You know how people are always fucking complaining about news coverage? I’ve got my own complaint over this particular article: “Dog Blamed for $10K House Fire.”
Seriously, news assholes, not cool. Did you ever stop to think about the dog in this story? Did you even consider that the owners of this particular dog might have been fucking lying to get themselves out of trouble?

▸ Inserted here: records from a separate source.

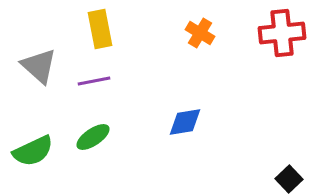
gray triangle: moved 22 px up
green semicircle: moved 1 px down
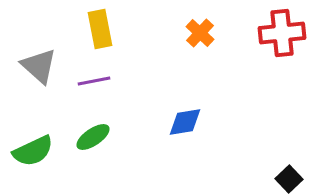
orange cross: rotated 12 degrees clockwise
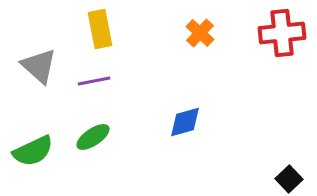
blue diamond: rotated 6 degrees counterclockwise
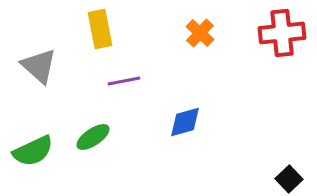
purple line: moved 30 px right
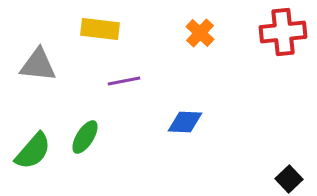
yellow rectangle: rotated 72 degrees counterclockwise
red cross: moved 1 px right, 1 px up
gray triangle: moved 1 px left, 1 px up; rotated 36 degrees counterclockwise
blue diamond: rotated 18 degrees clockwise
green ellipse: moved 8 px left; rotated 24 degrees counterclockwise
green semicircle: rotated 24 degrees counterclockwise
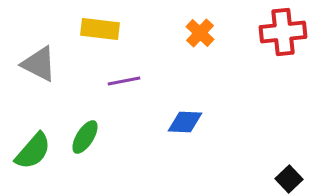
gray triangle: moved 1 px right, 1 px up; rotated 21 degrees clockwise
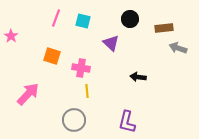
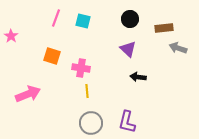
purple triangle: moved 17 px right, 6 px down
pink arrow: rotated 25 degrees clockwise
gray circle: moved 17 px right, 3 px down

I mean, look at these lines from the story: “Fire investigators in Baton Rouge say the pup was playing with a pillow a little bit too close to a space heater, and the cushion ignited. Two people were asleep in the bedroom when they woke up at 4 a.m. Thursday to find flames in the room.” That sounds fucking fishy to me. Did this reporter ever stop to think that one of the people who was asleep in the room knocked the pillow onto the space heater? Or, more likely, the humans were getting frisky and knocked a pillow onto the space heater, and were too embarrassed to say so? I’m a fucking dog and these possibilities are immediately obvious to me. And humans think they are so fucking smart...
On the plus side, this article does give me a new idea of a way to piss off Sarah.
Long time, no bark. A crap load has been going on. If, by crap load, you mean that I have been forced to deal with Sarah (the asshole) and her stupidity on a daily basis.
Today, I am just going to hit on the low lights of the last few months: Hallo-fucking-ween. Or, as Sarah insisted on calling it, "Howl-o-ween."
Here I am in a fucking chicken costume:
Who the fuck dresses a dog up as a chicken? I will tell you who: assholes. Like Sarah. I look like a tool.
Of course, Sarah, being the Supreme Queen of the Assholes, was not satisfied with dressing me up as a chicken. So she bought a SECOND Halloween costume for me:
A pumpkin? The only good thing about this outfit compared to the chicken is that it doesn't involve a hat. Of course, that small plus is outweighed by the fact that it makes my curves look less curvy, and increases the "fat ass" look that I am trying to avoid.
And seriously? Who buys her dog two Halloween costumes? I'll tell you who: a 30 year old single woman without children. What an asshole.